Devin is a really likable character, and, as a writer, has a real way with words. He’s clever and witty and made me smile on more than one occasion. He showed us his quick sense of humor and I just enjoyed him. I loved that he was ready to uproot his life to help out Marie, and that he gave her space and time when she needed it. Devin was just an all-around really likeable guy. I liked his relationship with Jack a lot. It was easy to see their chemistry and it was clear to anyone with eyes that these two guys were meant for each other. They moved easily from friendship to love in a way that just made sense.
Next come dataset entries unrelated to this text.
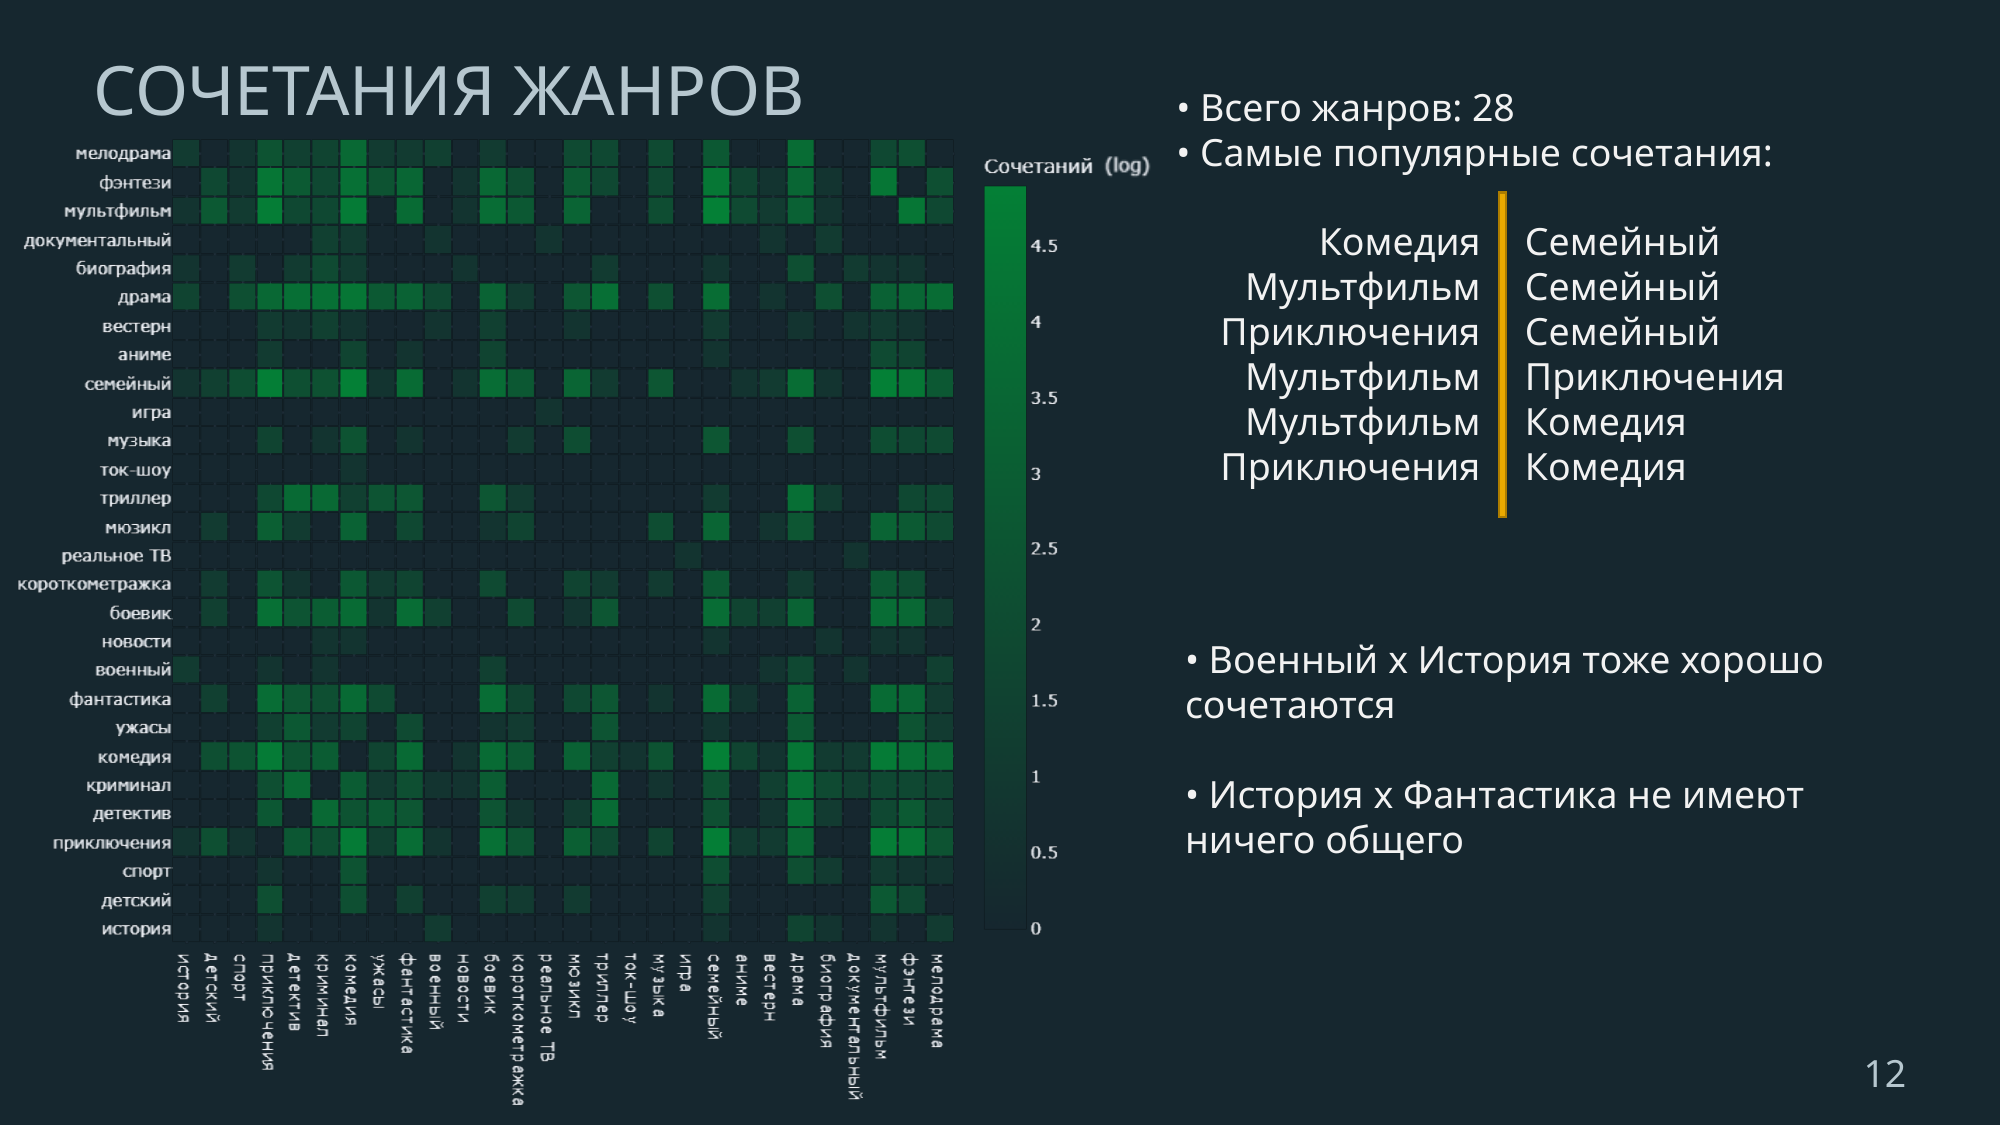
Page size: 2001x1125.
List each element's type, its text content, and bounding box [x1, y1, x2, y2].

text_box • Военный x История тоже хорошо сочетаются • История x Фантастика не имеют ничего общего [1170, 628, 1861, 869]
text_box Комедия Мультфильм Приключения Мультфильм Мультфильм Приключения [1136, 211, 1496, 496]
picture [0, 0, 1171, 1125]
text_box Семейный Семейный Семейный Приключения Комедия Комедия [1510, 211, 1881, 496]
title СОЧЕТАНИЯ ЖАНРОВ [1125, 48, 1922, 138]
text_box • Всего жанров: 28 • Самые популярные сочетания: [1161, 76, 1852, 182]
text_box [1498, 191, 1507, 518]
slide_number 12 [1796, 1042, 1922, 1125]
But I did have a few issues with this book, and it centered on this author’s style. For me, it felt like there was a bit too much telling going on, and not enough showing. There were often times when I thought to myself that I would have liked to see a certain scene in action rather than being told about it after the fact. The plot was great, but I also thought there were a few moments that seemed a little over the top. I’m not opposed to that in my fiction, except I need to see it building. Here there were two things that happened that I felt kind of came out of the blue. Now in particular pulled me out of the story for a few minutes. [spoiler]After Marie had her babies, Devin’s mother decided to steal one and raise it as her own. We didn’t get to see her instability building, so it seemed like it came totally out of the blue. When she came to say goodbye to Devin, she had one of the babies in her arms. All I could think was that, these days, all babies are fitted with their own little alert devices and if the baby is taken past a certain point, the alarm blares. There is no way that Devin’s mother could have gotten that baby out of the nursery. It just seemed incredibly unrealistic to me, and also came out of the blue.[/spoiler] Though I have to say that Murphy did a good job of sucking me back in fairly quickly after these issues.
This was a good story that took me on a bit of an emotional ride. Likeable characters, and a good plot kept me interested until the end. I enjoyed You Can’t Go Home Again, and can definitely say it was a worthwhile read.
A review copy of this book was provided by Dreamspinner Press.